WHAT NEEDS TO BE DONE: Among the entries below, find every line that has "CROSS" and pull it out.

THE DATA:
Content starts
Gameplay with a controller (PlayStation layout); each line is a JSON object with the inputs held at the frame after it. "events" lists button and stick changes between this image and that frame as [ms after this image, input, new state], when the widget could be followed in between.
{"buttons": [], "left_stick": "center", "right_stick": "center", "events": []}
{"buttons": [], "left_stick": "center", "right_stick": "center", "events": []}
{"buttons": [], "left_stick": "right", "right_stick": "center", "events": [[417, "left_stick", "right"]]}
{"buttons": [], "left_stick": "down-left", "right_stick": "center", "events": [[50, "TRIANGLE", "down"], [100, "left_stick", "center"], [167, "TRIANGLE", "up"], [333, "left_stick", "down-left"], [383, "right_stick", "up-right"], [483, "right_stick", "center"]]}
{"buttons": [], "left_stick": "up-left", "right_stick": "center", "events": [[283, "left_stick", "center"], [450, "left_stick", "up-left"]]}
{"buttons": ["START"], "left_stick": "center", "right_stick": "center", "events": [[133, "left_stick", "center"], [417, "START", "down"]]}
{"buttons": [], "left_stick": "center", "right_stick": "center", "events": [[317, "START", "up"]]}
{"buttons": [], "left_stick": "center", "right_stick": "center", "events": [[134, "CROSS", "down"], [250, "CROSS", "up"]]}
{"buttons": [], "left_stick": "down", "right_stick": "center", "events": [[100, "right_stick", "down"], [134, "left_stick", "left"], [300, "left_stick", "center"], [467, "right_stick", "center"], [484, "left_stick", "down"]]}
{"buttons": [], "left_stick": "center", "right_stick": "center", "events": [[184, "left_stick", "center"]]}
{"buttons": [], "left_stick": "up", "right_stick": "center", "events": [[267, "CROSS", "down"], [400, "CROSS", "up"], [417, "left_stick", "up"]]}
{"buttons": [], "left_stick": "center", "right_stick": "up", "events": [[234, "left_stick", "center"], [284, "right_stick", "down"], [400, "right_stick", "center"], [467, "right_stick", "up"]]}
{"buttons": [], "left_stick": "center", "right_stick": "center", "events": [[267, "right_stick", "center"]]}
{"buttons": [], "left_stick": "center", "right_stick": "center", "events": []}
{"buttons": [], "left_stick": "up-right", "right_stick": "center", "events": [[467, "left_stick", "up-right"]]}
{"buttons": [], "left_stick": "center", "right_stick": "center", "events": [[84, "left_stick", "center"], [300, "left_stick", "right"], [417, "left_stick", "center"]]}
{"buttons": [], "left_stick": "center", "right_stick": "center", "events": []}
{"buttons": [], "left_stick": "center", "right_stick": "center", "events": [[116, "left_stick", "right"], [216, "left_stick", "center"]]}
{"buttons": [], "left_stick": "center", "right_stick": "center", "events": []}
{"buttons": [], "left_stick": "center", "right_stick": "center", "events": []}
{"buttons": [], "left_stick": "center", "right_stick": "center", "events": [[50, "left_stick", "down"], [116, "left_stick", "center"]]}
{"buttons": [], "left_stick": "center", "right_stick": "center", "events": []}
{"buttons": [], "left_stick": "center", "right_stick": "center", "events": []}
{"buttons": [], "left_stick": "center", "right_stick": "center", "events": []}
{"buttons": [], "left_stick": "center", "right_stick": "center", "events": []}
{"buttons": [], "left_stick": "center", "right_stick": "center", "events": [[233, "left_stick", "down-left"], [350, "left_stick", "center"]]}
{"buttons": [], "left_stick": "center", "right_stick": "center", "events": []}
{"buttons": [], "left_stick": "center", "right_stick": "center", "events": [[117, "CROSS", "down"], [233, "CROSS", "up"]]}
Content ends
FINISHED EXERCISE:
{"buttons": [], "left_stick": "center", "right_stick": "center", "events": [[134, "CROSS", "down"], [250, "CROSS", "up"]]}
{"buttons": [], "left_stick": "up", "right_stick": "center", "events": [[267, "CROSS", "down"], [400, "CROSS", "up"], [417, "left_stick", "up"]]}
{"buttons": [], "left_stick": "center", "right_stick": "center", "events": [[117, "CROSS", "down"], [233, "CROSS", "up"]]}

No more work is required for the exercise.